EXERCISE INSTRUCTIONS:
Please restate the material below word for word, from the first line through the one that contains "Image: Marvel", inclusive.

DATA EXTRACTS:
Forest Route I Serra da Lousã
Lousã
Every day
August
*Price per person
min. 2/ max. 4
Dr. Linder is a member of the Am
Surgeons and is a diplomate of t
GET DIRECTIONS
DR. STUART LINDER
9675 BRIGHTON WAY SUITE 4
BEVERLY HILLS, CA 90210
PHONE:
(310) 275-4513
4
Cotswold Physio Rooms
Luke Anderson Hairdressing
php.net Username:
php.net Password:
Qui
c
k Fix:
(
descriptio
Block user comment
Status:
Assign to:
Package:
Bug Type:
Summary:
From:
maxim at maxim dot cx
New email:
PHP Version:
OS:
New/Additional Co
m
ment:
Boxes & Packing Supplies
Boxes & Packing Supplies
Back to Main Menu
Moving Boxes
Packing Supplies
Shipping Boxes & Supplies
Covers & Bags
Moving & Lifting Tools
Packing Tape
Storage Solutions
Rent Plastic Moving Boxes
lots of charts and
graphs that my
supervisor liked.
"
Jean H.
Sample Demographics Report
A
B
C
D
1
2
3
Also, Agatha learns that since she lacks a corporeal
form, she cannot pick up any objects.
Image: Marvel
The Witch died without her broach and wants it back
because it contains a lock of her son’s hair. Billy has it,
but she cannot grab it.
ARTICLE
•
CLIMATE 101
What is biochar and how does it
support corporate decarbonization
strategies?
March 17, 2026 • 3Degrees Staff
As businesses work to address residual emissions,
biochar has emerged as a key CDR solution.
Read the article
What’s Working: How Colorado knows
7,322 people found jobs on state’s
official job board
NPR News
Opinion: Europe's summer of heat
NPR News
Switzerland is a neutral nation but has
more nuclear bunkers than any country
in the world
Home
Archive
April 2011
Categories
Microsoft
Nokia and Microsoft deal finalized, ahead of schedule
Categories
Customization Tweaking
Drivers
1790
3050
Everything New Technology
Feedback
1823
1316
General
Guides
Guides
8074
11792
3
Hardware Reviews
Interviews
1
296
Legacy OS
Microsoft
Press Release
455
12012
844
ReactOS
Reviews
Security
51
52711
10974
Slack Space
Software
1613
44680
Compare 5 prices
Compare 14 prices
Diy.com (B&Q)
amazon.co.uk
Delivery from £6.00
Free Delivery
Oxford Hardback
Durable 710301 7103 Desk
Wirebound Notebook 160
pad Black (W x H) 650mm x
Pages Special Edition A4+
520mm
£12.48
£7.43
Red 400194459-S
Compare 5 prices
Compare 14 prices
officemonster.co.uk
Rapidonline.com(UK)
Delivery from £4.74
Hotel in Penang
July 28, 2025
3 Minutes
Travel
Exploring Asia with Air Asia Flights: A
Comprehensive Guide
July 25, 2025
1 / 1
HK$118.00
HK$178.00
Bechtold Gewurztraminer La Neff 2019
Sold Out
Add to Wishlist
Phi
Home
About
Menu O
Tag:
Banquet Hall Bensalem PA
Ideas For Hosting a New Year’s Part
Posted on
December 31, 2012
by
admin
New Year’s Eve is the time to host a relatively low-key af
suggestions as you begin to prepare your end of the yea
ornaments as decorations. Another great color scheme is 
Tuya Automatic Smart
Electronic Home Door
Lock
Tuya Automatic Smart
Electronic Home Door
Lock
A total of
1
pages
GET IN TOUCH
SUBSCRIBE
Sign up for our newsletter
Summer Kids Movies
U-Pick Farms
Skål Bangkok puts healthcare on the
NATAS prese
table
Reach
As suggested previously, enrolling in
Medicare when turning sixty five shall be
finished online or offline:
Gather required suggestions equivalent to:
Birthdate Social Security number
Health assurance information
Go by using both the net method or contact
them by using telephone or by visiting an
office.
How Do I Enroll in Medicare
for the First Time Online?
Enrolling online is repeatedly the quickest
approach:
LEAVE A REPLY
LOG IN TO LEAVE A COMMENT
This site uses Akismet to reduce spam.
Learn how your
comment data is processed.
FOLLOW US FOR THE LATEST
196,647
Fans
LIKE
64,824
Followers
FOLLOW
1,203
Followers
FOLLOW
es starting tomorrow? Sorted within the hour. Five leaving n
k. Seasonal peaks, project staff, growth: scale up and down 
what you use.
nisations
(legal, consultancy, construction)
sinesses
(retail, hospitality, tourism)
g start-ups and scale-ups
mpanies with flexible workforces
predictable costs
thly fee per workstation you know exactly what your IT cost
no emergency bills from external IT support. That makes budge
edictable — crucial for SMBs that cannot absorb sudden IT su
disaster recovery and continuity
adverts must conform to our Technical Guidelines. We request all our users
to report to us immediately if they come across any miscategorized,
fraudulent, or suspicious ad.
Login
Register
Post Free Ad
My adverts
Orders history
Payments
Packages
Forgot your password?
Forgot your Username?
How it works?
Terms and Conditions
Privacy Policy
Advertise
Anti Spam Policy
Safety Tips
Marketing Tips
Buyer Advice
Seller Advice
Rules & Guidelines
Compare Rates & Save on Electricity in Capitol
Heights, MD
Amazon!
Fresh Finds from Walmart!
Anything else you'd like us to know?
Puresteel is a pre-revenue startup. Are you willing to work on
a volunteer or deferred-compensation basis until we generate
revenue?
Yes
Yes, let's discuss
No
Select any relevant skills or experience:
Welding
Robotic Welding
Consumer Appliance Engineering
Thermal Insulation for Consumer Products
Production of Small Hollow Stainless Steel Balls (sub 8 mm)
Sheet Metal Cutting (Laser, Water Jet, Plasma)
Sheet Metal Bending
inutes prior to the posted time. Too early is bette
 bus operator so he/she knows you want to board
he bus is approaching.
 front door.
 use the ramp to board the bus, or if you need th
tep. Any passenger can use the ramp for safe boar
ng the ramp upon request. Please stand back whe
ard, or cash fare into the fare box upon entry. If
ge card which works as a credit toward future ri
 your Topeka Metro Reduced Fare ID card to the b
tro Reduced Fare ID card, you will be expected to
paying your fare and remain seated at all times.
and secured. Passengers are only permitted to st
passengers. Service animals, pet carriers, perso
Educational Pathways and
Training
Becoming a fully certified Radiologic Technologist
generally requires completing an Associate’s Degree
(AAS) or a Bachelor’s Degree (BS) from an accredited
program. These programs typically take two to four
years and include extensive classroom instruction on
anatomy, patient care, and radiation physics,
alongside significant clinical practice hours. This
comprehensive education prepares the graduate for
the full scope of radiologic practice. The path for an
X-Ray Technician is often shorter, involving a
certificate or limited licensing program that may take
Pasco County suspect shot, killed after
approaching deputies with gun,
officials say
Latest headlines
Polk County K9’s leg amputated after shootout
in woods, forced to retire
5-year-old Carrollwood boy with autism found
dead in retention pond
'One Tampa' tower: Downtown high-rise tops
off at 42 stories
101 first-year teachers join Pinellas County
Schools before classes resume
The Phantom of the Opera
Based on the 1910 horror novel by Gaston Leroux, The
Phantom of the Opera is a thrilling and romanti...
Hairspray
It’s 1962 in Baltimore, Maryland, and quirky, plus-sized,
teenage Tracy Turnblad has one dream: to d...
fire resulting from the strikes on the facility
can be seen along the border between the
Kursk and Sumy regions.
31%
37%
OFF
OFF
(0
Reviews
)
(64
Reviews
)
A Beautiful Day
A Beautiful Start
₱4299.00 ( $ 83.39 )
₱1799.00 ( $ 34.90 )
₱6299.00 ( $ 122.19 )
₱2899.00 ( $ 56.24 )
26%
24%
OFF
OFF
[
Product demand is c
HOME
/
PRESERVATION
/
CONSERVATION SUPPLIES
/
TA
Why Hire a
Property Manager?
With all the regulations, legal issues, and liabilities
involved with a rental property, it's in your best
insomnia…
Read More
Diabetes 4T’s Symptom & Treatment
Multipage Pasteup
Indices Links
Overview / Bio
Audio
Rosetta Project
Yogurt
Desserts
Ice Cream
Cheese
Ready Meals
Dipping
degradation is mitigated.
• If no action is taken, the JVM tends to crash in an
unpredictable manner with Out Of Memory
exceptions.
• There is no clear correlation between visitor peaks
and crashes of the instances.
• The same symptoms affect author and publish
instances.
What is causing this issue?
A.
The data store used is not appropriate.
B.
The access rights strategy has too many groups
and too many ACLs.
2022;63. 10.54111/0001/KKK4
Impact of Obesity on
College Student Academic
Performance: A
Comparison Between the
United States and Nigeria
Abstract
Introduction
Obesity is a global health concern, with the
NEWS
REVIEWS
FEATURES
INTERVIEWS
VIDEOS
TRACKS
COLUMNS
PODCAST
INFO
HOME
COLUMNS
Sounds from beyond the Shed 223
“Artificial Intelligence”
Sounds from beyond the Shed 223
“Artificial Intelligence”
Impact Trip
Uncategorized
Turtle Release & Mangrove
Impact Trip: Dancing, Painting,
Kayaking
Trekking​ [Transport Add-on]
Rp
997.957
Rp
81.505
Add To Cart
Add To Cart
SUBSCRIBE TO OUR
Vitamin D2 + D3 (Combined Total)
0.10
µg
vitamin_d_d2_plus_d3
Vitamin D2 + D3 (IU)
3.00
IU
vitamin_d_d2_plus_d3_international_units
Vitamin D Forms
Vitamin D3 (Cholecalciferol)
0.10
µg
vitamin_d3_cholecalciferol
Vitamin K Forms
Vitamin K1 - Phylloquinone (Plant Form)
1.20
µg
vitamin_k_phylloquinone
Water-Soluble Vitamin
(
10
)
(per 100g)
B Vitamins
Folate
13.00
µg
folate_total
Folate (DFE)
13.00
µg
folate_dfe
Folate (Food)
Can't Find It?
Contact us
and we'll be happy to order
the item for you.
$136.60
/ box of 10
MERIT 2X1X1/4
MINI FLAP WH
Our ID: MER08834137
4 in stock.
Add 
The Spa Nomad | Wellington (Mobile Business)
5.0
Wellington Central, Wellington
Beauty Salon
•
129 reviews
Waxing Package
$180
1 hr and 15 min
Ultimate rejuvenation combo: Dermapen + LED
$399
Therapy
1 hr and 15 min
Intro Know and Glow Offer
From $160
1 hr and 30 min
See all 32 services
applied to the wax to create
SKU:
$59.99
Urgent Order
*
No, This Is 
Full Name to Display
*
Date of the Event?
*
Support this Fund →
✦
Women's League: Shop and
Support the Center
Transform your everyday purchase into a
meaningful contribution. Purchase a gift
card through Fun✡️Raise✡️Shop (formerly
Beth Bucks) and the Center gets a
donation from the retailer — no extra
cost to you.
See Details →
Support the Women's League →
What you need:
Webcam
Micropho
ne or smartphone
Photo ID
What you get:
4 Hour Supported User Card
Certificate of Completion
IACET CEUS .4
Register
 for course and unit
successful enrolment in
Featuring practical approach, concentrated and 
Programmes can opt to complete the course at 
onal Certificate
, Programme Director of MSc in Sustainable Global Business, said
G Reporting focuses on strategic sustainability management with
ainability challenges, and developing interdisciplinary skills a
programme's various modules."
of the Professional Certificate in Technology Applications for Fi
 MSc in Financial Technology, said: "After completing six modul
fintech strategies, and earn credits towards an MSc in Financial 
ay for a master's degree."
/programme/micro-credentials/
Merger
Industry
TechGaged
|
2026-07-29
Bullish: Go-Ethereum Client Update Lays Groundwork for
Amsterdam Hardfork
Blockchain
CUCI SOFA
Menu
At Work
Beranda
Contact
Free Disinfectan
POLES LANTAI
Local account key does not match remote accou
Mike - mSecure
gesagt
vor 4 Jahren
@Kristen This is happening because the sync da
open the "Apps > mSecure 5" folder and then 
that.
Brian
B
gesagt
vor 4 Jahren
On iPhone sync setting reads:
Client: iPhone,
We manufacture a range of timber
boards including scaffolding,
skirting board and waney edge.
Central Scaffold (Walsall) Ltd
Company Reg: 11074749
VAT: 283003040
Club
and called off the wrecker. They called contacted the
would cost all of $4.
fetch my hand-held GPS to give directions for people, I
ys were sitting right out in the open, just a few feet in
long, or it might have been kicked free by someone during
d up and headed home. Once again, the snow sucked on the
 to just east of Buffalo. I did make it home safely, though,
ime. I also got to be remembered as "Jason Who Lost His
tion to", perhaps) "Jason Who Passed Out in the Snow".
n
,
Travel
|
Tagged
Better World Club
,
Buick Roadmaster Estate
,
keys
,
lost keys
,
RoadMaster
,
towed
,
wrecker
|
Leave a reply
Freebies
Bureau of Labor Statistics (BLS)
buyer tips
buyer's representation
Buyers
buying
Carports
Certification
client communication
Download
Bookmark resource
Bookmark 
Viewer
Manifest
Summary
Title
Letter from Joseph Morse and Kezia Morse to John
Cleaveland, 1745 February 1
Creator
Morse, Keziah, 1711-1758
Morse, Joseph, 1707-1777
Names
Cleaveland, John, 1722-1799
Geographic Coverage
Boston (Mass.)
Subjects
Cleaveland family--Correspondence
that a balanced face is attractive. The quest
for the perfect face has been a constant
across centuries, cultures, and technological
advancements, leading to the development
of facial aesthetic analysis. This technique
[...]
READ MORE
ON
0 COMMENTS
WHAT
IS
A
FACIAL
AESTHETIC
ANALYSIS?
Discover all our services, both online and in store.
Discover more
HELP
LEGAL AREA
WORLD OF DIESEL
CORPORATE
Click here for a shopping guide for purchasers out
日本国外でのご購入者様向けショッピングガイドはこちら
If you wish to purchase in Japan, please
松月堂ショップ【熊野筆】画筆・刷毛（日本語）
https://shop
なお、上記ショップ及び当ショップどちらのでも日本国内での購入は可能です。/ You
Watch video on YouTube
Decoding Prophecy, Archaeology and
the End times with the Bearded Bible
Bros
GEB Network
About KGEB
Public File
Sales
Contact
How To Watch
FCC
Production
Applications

REPLY:
Forest Route I Serra da Lousã
Lousã
Every day
August
*Price per person
min. 2/ max. 4
Dr. Linder is a member of the Am
Surgeons and is a diplomate of t
GET DIRECTIONS
DR. STUART LINDER
9675 BRIGHTON WAY SUITE 4
BEVERLY HILLS, CA 90210
PHONE:
(310) 275-4513
4
Cotswold Physio Rooms
Luke Anderson Hairdressing
php.net Username:
php.net Password:
Qui
c
k Fix:
(
descriptio
Block user comment
Status:
Assign to:
Package:
Bug Type:
Summary:
From:
maxim at maxim dot cx
New email:
PHP Version:
OS:
New/Additional Co
m
ment:
Boxes & Packing Supplies
Boxes & Packing Supplies
Back to Main Menu
Moving Boxes
Packing Supplies
Shipping Boxes & Supplies
Covers & Bags
Moving & Lifting Tools
Packing Tape
Storage Solutions
Rent Plastic Moving Boxes
lots of charts and
graphs that my
supervisor liked.
"
Jean H.
Sample Demographics Report
A
B
C
D
1
2
3
Also, Agatha learns that since she lacks a corporeal
form, she cannot pick up any objects.
Image: Marvel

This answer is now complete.